A more pervasive weakness is the tendency to reduce the histories of and relationships between the characters to the workings of individual psychology, or at most, to family dynamics. Broader social forces occasionally show up but appear, for the most part, beyond the grasp of the writers of Orange. This, despite the massive overall expansion of the prison population, especially the number of female prisoners.
An ACLU report in 2013 observed that females were the fastest growing group of incarcerated persons in the US. The study commented: “In the past 25 years the number of women and girls caught in the criminal justice system has skyrocketed. There are now more than 200,000 women behind bars and more than one million on probation and parole. Many have been swept up in the ‘war on drugs’ and subject to increasingly punitive sentencing policies for non-violent offenders. … The toll on women, girls, and their families is devastating.” This social atrocity is bound up with the sharp polarization of American society and the impoverishment of wide layers of the population.

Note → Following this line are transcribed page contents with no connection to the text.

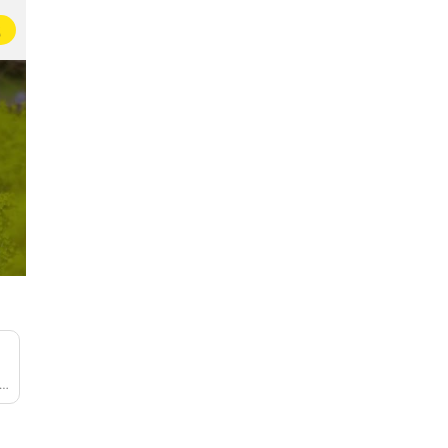
载
晒晒你的画
练字小组
8万名手帐er正在记录生活灵感📖✨
53万名小画师正在创作👩🏻‍🎨
8.1万名小书法家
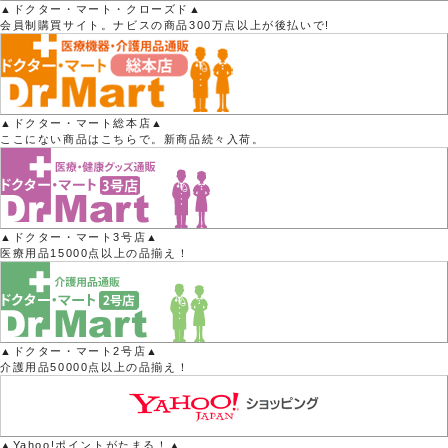
▲ドクター・マート・クローズド▲
会員制購買サイト。ナビスの商品300万点以上が後払いで!
▲ドクター・マート総本店▲
ここにない商品はこちらで。新商品続々入荷。
▲ドクター・マート3号店▲
医療用品15000点以上の品揃え！
▲ドクター・マート2号店▲
介護用品50000点以上の品揃え！
▲Yahoo!ポイントがたまる！▲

Social conflict finds expression in Orange Is the New Black in a distorted and misleading manner, in the form of the prison guards’ efforts to organize a union. This is typical of the film and television industry’s effort to paint police and guards as “regular working guys.”
At an organizing meeting, one boorish, overweight CO bursts out with “Do You Hear the People Sing?,” an ostensibly revolutionary anthem, from Les Miserables. How realistic is this? Is it not more probable that a real CO would sympathize with Inspector Javert instead of the persecuted Jean Valjean or the Parisian masses?

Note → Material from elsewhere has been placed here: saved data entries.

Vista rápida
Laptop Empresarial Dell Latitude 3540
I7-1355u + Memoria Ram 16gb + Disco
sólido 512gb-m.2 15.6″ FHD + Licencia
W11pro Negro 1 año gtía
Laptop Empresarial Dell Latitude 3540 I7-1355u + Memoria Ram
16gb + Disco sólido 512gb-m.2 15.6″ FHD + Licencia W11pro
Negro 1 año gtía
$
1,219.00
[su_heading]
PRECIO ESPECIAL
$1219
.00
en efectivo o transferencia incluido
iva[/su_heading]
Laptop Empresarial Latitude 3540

Caputo is the central figure in these scenes, wavering between careerism and taking a role as union organizer. The juxtaposition between the two absolutes—pure egotism and pure, heroic selflessness, especially when a member of the prison staff is concerned—simplifies far too much. Contemporary life poses more than this banal dichotomy.
To make a decisively realistic and compelling film or series about a prison, it would help to have some idea about the social function of such an institution and the general character of the state machinery. One has the sense that although the creators and writers of Orange Is the New Black are genuinely sympathetic to the prisoners, they would be hard-pressed to offer any alternative to the penal system or explain its cancerous growth.
Season 3 of Orange is the New Black digs into a number of important matters, but more than an artist’s intuition is required.